The SAXS methodology available at DANNALAB follows the general concepts developed within the beamline communities, particularly at the European Molecular Biology Laboratory (EMBL). Most of the useful information identified by SAXS is related to the higher-order structure, oligomeric state, aggregation pathway and conformational space of flexible systems. An advantage of this method is that it permits the observation of objects that have not been stained or fixed, showing them in their native aqueous environment (in contrast to X-ray crystallography, which generally requires placing the samples in non-physiological environments).
The atomic structure of biopolymers in a crystalline state is traditionally determined using monocrystal X-ray diffraction.
While this is a powerful and well-established approach, a drawback is the necessity of a crystallization step.
This step can be a very challenging task for some pharmaceutically -important substances, such as membrane proteins.
The structural properties of a biopolymer in a natural biological environment, such as its higher-order structure, may be investigated using SAXS and often becomes the subject of independent interest. The reason for this is related to the fact that the actual structure of a biopolymer in a solution may differ from its crystalline structure due to its conformational flexibility and tendency to form oligomers or aggregates.
SAXS is recognized as the tool of choice for determining the tertiary and quaternary structure of a biopolymer in a close-to-natural aqueous environment. Alongside solution nuclear magnetic resonance (-NMR) and cryo-microscopy, SAXS is one of the only available methods for visualizing the actual higher-order structure of a biopolymer in its native environment.

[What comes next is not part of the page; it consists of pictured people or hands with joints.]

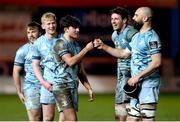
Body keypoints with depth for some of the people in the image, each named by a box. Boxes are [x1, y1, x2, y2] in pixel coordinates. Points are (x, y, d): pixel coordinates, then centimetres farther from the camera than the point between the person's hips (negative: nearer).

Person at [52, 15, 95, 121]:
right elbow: (70, 61, -21)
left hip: (73, 87, 8)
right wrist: (86, 49, -15)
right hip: (62, 86, -8)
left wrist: (89, 88, 16)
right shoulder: (61, 44, -7)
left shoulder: (76, 45, 17)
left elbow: (80, 71, 21)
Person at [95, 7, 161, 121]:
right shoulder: (137, 36, 17)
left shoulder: (151, 37, -12)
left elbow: (156, 62, -19)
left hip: (148, 84, -9)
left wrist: (137, 77, -19)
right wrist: (104, 46, 25)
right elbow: (124, 53, 28)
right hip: (137, 84, 9)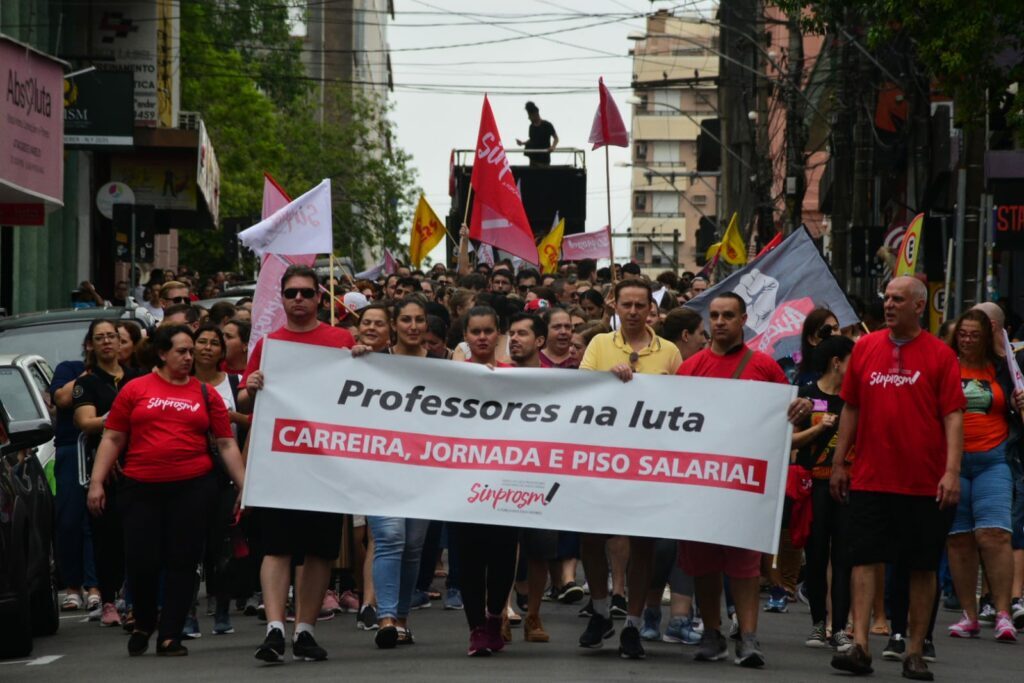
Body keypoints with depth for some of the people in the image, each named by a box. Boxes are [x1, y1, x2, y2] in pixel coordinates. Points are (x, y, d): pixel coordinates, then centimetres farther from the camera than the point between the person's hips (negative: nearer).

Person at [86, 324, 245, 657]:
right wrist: (97, 482, 0)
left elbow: (226, 444, 9)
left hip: (192, 486, 1)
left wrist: (244, 485, 2)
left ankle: (170, 636, 7)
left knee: (182, 561, -1)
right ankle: (142, 626, 23)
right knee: (142, 560, -2)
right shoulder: (135, 390, 6)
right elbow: (112, 439, 7)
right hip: (141, 488, -1)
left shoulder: (205, 393, 8)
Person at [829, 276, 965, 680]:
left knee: (923, 567, 4)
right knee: (864, 559, -5)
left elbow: (953, 416, -5)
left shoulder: (940, 355, -1)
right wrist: (839, 463, 11)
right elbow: (851, 408, 13)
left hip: (926, 484, -2)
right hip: (870, 478, 2)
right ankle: (859, 645, -7)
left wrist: (952, 471, -15)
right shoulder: (865, 348, 7)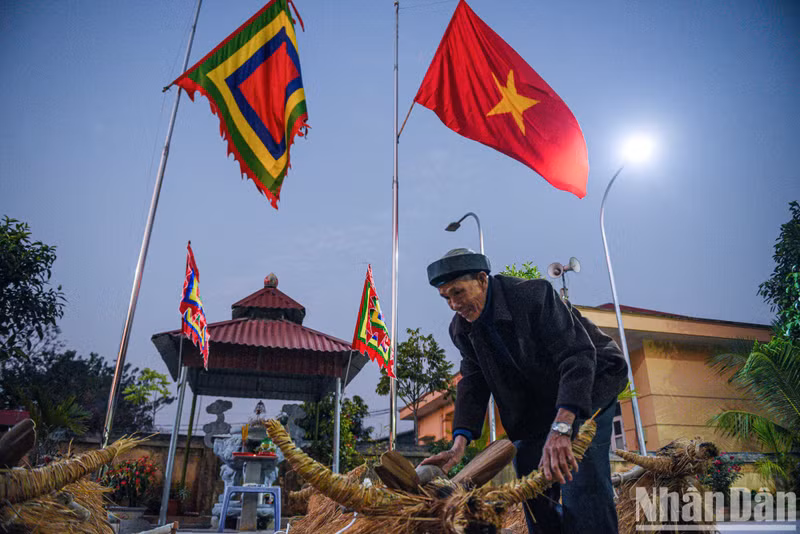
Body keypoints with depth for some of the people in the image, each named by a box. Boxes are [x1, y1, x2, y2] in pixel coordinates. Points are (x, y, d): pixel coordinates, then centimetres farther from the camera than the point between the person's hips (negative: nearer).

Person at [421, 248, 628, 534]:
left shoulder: (533, 295, -29)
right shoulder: (462, 329, -9)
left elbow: (579, 356, -33)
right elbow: (473, 384, -9)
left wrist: (561, 428, -44)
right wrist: (459, 443, -24)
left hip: (591, 382, -6)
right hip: (538, 401, 6)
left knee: (581, 478, -18)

The ab-initio or model-based reconstruction of a low-resolution envelope structure using SAXS may be possible with as little as a 0.25 wt% formulation of the biopolymer in the appropriate buffer - as in the example depicted below:
Example 1. Left - Envelope structure of immunoglobulin IgG1, reconstructed from solution scattering experiments - 0.25% wt in a buffer (DANNALAB B.V. ® 2011). Right - High-resolution crystallographic structure deposited as 1IGY entry in Protein Data Bank (www.pdb.org)
For peptides with a defined 3D structure in dispersion, the methods of ab -initio reconstruction may be useful for accessing dimensions, oligomeric states and approximate molecular masses - as in the example below:
Example 2. Left - High-resolution HIV GP41 core structure (1AIK entry in the Protein Data Bank) shown in contrast to the SAXS reconstructed structure of trimeric HIV fusion inhibitor, on the right. Full test case is available here- (TIDES 2012).
Together with the envelope structure, useful structural invariants, such as radius of gyration and excluded volume, are also determined.
Example 3. Alpha-synuclein is a naturally unfolded protein with two domains (1-60, 61-95) connected by a flexible linker and third flexible domain (96-140). In the experiment, the coexisting conformers of alpha-synuclein in the presence of different concentrations of sodium dodecyl sulphate (SDS -simulating binding to membrane) were investigated by SAXS. As a result, the selected set of conformers (from a collection of thousands) found to be representative of the observed scattering data. The identified conformers were clustered to select a few different co-existing clusters or "types". The members of one of the clusters are shown above, following 3D rotational alignment. The advent of this "U-shape" cluster within the total ensemble of conformers is suspected to be a precursor to alpha-synuclein neurotoxicity. (DANNALAB B.V. ® 2011).
Biological pharmaceutical products are known to be particularly sensitive to environmental factors such as temperature change, oxidation, light and shear. Periodic monitoring of the physico-chemical properties of an intermediate or finished drug substance is required to prove it meets shelf -life specifications.
Information about the structural parameters obtained from the SAXS measurements, such as envelope shape and invariants (mass and radius of gyration), serve as important markers that are correlated with biological activity. If changes are identified over time, it is an indication of the potential degradation of the biological drug product.